* [Texto mostrado]:
- - -
Pequeños gestos cotidianos que pueden parecer insignificantes, como elegir la fruta a granel del productor local o una bebida con envase reciclable, son más importantes de lo que pensamos, pues contribuyen a reducir el impacto ambiental, y muchos granos de arena hacen al final una gran montaña.

Por eso, en la Cumbre del Clima se trató de cuidar hasta el más pequeño detalle para reducir ese impacto negativo provocado por las más de 20.000 personas que pasaron por las instalaciones de IFEMA en esos días. Y por eso, los chefs de El Celler quisieron transmitir con su menú para los jefes de Estado ese espíritu de concienciación y sostenibilidad, con platos basados en ingredientes tradicionales, en el aprovechamiento y en los cultivos ecológicos. Y entre ellos apostaron por la kombucha, una bebida probiótica fermentada que ayuda a regenerar la flora bacteriana; algo que, dados los niveles de contaminación y también las agresiones voluntarias que provocamos a nuestro cuerpo, es cada vez más importante para nuestra salud.

Sabores kombucha

La bebida milenaria que hoy marca tendencia

Pero, ¿qué es la kombucha? Se trata de una bebida milenaria que tiene su origen en Asia -algunas fuentes la datan 200 años antes de Cristo, durante la dinastía china Tsin-. En nuestro país es ahora cuando está empezando realmente a  conocerse, y poco a poco está marcando tendencia y ganando cada vez más adeptos no sólo por sus propiedades, sino también por la variedad de sabores que algunas de las marcas que la producen están incorporando al mercado.
- - -
* [Material proporcionado]:
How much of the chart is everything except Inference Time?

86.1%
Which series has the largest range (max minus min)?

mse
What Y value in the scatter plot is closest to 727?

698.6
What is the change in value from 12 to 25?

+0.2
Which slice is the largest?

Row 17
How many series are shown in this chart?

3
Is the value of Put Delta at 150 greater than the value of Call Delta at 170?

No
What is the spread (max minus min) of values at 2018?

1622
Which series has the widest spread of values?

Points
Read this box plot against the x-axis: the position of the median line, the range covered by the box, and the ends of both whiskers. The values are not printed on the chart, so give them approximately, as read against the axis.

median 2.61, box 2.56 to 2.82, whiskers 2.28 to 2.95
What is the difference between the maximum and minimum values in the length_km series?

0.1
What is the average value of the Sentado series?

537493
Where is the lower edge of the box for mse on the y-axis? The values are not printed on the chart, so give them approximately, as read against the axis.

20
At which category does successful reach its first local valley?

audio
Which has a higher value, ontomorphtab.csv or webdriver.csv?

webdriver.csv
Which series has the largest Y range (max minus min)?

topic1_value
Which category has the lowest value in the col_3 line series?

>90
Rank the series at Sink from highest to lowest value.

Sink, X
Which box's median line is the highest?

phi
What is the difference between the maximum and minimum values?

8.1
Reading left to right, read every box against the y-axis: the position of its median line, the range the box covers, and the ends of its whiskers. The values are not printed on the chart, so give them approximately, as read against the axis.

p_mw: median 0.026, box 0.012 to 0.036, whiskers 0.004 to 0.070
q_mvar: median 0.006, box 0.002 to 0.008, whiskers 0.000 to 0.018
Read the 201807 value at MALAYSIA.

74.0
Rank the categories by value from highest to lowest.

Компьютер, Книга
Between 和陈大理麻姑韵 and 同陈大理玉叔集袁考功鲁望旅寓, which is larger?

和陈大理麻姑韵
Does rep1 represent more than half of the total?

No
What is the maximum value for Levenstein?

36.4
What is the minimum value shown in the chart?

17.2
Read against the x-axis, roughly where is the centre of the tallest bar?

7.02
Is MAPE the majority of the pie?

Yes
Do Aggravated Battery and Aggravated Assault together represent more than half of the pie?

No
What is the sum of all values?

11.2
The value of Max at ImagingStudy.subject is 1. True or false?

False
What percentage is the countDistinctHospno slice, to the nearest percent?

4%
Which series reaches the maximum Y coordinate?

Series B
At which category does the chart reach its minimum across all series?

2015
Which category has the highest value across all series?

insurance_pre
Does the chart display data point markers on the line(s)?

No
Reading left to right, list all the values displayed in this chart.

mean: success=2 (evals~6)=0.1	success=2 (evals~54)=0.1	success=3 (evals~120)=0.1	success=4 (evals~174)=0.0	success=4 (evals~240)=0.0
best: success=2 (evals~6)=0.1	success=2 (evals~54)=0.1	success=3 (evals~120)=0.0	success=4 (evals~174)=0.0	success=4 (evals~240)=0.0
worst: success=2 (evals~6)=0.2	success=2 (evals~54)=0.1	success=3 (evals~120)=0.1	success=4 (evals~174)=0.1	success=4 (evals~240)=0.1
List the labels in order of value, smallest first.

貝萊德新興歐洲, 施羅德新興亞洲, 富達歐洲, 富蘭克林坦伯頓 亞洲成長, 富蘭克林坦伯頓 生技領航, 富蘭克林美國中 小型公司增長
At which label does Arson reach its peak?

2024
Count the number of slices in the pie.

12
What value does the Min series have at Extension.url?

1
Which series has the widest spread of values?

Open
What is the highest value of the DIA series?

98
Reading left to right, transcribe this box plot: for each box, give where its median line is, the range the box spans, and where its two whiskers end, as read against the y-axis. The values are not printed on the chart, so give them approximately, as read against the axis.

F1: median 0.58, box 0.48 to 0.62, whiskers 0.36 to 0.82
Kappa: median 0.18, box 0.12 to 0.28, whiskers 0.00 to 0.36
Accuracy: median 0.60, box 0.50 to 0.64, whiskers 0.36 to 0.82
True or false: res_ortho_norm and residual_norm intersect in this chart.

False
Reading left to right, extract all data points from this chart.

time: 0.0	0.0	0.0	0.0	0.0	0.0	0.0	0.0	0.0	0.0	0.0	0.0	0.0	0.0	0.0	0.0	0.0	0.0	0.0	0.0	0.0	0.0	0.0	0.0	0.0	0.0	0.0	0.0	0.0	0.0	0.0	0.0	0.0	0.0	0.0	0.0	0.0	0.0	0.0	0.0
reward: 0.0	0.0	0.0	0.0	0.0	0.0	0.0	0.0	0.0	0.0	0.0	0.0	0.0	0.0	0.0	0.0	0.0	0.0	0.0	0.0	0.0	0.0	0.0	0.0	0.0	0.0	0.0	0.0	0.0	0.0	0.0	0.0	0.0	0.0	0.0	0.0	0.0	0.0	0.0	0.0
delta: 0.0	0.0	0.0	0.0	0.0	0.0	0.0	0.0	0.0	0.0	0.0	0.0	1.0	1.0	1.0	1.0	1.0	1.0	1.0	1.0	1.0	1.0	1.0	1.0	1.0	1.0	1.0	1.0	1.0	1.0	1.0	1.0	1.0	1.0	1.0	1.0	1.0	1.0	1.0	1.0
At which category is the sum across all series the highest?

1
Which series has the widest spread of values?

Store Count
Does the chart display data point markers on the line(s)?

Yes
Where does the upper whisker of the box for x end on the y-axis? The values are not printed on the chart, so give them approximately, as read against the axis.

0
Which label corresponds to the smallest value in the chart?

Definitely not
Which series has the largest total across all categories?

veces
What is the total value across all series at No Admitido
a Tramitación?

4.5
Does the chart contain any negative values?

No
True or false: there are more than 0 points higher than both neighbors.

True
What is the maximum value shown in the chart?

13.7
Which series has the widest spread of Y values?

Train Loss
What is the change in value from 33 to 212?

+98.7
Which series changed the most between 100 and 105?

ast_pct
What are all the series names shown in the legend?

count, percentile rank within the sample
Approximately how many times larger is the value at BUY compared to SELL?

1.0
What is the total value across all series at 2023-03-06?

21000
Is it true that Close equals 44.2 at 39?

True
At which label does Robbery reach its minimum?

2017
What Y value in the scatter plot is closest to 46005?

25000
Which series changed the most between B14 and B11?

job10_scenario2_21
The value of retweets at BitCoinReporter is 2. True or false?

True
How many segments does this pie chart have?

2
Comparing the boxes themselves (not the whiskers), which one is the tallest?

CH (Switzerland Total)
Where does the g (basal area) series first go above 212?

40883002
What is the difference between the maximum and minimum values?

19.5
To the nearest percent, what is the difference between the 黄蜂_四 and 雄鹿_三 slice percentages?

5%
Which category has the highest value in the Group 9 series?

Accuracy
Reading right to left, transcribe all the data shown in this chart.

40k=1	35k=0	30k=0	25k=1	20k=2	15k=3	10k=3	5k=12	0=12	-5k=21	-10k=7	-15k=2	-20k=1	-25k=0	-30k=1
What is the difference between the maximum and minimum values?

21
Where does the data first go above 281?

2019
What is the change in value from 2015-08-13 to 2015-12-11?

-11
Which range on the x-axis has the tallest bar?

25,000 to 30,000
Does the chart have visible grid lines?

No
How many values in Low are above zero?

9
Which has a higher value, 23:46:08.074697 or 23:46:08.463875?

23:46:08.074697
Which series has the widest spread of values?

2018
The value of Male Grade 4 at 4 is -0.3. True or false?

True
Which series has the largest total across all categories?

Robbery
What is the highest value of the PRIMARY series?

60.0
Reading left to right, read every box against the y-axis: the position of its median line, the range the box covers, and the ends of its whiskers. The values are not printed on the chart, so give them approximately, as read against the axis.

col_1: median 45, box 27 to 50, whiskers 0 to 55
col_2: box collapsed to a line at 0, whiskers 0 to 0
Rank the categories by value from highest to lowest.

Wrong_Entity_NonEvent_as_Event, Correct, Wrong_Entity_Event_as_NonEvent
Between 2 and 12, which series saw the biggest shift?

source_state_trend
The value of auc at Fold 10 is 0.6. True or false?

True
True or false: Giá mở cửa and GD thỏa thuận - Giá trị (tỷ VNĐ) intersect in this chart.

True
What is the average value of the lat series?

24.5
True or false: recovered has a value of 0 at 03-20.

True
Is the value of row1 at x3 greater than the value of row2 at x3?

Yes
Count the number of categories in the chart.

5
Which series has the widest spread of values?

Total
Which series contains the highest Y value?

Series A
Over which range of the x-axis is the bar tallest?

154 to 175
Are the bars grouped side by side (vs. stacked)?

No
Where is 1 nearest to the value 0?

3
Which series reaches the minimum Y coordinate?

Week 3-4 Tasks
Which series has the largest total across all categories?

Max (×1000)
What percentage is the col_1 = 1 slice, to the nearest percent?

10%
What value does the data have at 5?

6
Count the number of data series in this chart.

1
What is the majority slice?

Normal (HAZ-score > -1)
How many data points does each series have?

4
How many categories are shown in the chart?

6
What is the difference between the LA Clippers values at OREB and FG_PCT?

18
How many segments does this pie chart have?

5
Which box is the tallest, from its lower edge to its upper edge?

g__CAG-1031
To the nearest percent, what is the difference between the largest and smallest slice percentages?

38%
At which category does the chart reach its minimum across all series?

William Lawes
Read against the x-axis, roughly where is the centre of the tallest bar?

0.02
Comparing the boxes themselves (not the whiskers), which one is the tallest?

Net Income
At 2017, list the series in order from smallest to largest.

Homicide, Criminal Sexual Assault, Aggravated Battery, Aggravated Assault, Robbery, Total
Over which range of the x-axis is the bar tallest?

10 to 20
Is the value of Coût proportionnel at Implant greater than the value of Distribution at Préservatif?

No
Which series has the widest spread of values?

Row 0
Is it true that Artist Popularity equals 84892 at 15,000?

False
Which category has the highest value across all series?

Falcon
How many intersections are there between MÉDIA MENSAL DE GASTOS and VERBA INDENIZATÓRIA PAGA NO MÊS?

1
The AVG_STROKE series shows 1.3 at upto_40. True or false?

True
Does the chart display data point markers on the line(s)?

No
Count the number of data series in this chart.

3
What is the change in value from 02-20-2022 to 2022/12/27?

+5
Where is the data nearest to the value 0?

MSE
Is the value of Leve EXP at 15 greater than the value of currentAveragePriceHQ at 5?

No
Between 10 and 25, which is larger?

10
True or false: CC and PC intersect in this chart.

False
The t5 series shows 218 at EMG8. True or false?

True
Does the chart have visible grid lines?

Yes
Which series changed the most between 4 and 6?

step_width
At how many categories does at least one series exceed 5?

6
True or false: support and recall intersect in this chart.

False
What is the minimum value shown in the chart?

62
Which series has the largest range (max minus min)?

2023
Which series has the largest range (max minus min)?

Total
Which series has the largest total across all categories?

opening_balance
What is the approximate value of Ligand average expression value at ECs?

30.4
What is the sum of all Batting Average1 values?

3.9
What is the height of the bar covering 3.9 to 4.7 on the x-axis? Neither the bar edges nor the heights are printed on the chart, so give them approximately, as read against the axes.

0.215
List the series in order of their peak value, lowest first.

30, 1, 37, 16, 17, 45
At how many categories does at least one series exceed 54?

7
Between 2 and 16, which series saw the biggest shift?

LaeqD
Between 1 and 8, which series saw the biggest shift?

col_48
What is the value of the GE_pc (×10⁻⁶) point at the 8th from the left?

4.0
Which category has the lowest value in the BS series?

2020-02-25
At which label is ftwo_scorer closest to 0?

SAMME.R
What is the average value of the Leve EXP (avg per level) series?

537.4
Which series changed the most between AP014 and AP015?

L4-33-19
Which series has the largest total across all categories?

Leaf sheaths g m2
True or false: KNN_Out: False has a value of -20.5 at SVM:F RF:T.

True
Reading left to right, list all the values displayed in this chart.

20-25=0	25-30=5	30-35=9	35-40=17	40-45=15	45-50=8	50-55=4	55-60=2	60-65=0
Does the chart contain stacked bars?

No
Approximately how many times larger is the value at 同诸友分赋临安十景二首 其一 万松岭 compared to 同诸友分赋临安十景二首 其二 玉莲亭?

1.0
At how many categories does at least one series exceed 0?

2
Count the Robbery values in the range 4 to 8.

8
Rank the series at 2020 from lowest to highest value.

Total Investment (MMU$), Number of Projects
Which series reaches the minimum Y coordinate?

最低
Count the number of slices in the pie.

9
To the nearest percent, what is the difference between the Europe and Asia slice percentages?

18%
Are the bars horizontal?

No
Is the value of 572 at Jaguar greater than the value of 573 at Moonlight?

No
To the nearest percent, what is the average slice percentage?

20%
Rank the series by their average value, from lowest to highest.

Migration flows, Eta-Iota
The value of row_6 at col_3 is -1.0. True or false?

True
- - -
* [Actividad A]: Enumera las cosas en las que, según el texto sobre la kombucha, se basaban los platos del menú de los chefs de El Celler para los jefes de Estado.
* [Actividad B]: Repite sin cambios todo lo que va desde "Sabores kombucha" hasta "incorporando al mercado." en el texto sobre la kombucha.
* [Actividad C]: Sigue escribiendo el texto sobre la kombucha a partir de donde termina.

* [Respuesta escrita A]:
- Ingredientes tradicionales
- El aprovechamiento
- Los cultivos ecológicos

* [Respuesta escrita B]:
Sabores kombucha

La bebida milenaria que hoy marca tendencia

Pero, ¿qué es la kombucha? Se trata de una bebida milenaria que tiene su origen en Asia -algunas fuentes la datan 200 años antes de Cristo, durante la dinastía china Tsin-. En nuestro país es ahora cuando está empezando realmente a  conocerse, y poco a poco está marcando tendencia y ganando cada vez más adeptos no sólo por sus propiedades, sino también por la variedad de sabores que algunas de las marcas que la producen están incorporando al mercado.

* [Respuesta escrita C]:
Al ser una bebida probiótica, la kombucha regula y mejora la función intestinal y protege el sistema inmunológico

El verdadero protagonista de la kombucha es el scoby (Cultivo Simbiótico de Bacterias y Levaduras, por sus siglas en inglés), una especie de hongo que, junto con azúcar y agua, hace fermentar el té, produciendo una bebida con finas burbujas y una presencia residual de azúcar, ya que desaparece durante el proceso de fermentación. Asimismo, al tratarse de una fermentación simbiótica, no acética, apenas se produce alcohol en el proceso.

Al ser una bebida probiótica, regula y mejora la función intestinal y protege el sistema inmunológico. Pero además, su combinación con el té, que puede ser verde o negro, le da propiedades antioxidantes, y su consumo incluso se relaciona con la protección frente al cáncer o el colesterol, y hasta con una mejora en la salud mental (parece ser que su efecto antiinflamatorio mejora algunos de los síntomas de la depresión). Sin olvidar que es un producto vegano y apto para celíacos y diabéticos.

La kombucha proviene de ingredientes naturales, y hasta se puede hacer en casa. Incluso en las producciones a gran escala, normalmente se respeta el proceso de fermentación natural sin añadidos químicos, y solo se añaden frutas para conseguir los diferentes sabores. Esto significa que los procesos industriales y químicos son menores, y por tanto, la emisión de CO2 a la atmósfera es menor que en la producción de cualquier otro refresco.

Tal vez la marca más famosa de kombucha en nuestro país sea Komvida. Una de sus dos fundadoras, Beatriz Magro, asegura que su empresa está comprometida con la sostenibilidad desde el inicio: “Nuestra kombucha solo se elabora a base de ingredientes 100% naturales; para que mantenga todas sus propiedades no se pasteuriza, por lo que es necesario conservarla en frío; no lleva azúcares añadidos, y su burbuja es natural, procedente del proceso de fermentación, sin CO2 ni componentes artificiales, y tiene el sello ecológico europeo”, explica. Además, todos los desechos generados durante el proceso de elaboración son biodegradables.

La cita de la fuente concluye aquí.